The standard Tyco pack has an output of 20.8 volts & 4.9 va.
The X2 High Perf. pack has an output of 21.8 volts & 6.3 va.

Now, neither slot track pack "plug" will fit the TCR terminal, it has a slightly wider gap between the pins.

Can I splice a terminal plug with with one of the other Slot packs with the TCR plug, and if so, which pack should I use?

Thanks in advance for any input.


----------



## car guy (Nov 22, 2003)

Anyone?


----------



## jack0fall (Sep 8, 2004)

car guy said:


> The standard TCR pack has an output of 20.2 volts & 14va.
> The standard Tyco pack has an output of 20.8 volts & 4.9 va.
> The X2 High Perf. pack has an output of 21.8 volts & 6.3 va.
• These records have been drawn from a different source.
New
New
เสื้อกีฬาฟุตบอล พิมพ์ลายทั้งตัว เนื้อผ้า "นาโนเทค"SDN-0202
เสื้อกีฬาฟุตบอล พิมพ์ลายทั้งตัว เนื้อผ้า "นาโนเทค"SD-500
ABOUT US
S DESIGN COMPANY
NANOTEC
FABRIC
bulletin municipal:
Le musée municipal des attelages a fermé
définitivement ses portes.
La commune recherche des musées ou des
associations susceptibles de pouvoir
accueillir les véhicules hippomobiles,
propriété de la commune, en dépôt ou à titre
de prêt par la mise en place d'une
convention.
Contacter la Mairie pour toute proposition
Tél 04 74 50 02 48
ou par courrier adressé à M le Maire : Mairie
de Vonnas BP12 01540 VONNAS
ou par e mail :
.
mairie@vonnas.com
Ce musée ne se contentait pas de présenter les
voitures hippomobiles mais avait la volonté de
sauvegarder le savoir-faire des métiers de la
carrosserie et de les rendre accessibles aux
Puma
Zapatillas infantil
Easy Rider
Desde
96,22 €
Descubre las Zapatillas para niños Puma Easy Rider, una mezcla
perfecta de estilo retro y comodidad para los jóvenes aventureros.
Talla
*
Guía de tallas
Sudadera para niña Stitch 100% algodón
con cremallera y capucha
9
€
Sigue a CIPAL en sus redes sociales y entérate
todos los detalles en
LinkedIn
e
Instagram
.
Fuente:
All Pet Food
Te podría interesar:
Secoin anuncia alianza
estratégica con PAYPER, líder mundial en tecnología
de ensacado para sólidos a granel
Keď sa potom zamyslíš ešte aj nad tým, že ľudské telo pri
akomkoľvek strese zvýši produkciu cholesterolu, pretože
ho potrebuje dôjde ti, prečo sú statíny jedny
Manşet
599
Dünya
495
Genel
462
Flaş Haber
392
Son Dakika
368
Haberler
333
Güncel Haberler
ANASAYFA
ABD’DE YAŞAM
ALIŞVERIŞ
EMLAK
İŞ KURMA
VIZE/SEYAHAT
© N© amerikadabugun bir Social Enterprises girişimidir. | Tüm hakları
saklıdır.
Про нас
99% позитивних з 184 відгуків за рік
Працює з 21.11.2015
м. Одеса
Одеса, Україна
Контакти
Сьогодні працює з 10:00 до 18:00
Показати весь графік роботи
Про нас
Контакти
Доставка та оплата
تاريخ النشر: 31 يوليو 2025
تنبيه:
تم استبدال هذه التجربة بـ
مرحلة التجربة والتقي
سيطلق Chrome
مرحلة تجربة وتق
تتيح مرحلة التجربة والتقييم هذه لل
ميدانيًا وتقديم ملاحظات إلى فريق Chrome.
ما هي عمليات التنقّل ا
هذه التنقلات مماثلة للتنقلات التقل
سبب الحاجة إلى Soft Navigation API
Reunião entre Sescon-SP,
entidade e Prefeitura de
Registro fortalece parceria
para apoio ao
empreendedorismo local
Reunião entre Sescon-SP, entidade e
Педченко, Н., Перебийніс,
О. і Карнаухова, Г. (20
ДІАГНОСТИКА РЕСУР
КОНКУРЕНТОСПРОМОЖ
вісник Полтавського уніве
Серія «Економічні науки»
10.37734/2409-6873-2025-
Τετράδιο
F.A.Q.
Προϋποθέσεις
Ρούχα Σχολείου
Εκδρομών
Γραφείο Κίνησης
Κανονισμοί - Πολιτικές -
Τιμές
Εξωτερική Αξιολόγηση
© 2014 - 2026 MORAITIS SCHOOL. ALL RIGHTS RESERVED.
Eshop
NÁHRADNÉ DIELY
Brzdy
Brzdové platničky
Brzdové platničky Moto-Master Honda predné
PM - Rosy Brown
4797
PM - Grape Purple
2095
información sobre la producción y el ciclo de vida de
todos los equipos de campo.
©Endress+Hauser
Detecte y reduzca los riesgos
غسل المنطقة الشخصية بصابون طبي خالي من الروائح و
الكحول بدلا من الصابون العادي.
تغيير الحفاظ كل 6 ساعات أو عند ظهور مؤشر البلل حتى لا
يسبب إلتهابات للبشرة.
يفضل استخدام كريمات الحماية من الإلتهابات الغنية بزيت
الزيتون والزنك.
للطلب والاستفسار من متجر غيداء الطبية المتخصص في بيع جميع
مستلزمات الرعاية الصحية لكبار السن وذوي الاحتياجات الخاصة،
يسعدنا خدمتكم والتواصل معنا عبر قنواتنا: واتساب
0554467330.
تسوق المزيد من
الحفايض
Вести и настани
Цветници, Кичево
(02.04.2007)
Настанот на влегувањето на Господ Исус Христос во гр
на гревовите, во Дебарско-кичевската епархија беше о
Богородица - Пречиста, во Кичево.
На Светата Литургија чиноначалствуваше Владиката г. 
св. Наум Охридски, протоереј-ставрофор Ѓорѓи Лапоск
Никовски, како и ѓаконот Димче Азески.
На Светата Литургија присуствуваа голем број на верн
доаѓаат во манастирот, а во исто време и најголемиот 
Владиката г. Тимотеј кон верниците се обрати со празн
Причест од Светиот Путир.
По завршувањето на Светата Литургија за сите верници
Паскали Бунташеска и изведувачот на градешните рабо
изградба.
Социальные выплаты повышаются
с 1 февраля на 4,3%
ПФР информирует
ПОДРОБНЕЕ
Yes, you could splice either one of them and use them. The question that comes to mind is "Why such a high amperage?" When you ran the car on a 'regular' layout did you run two cars like you would on the TCR track? Just thinking out loud.

Jeff


----------



## JordanZ870 (Nov 25, 2004)

Splice away! If you can help it, use an x2 wallwart.


----------



## Captain Fred (Feb 19, 2000)

From what I've read on these boards, the va amperage listed on the power pack isn't really the same as the higher amperage that you would get from a better quality power source. Even an X2 power pack is not really enough amps for 2 regular HO cars running off the same transformer. That's why you get a power surge when one of the cars looses contact. I don't remember if I had as much of a problem with the cars flying off of my TCR set.

I haven't played with a TCR set in quite a while. Splicing the plugs from another transformer should get you back up and running at least as good as the original wall wart.


----------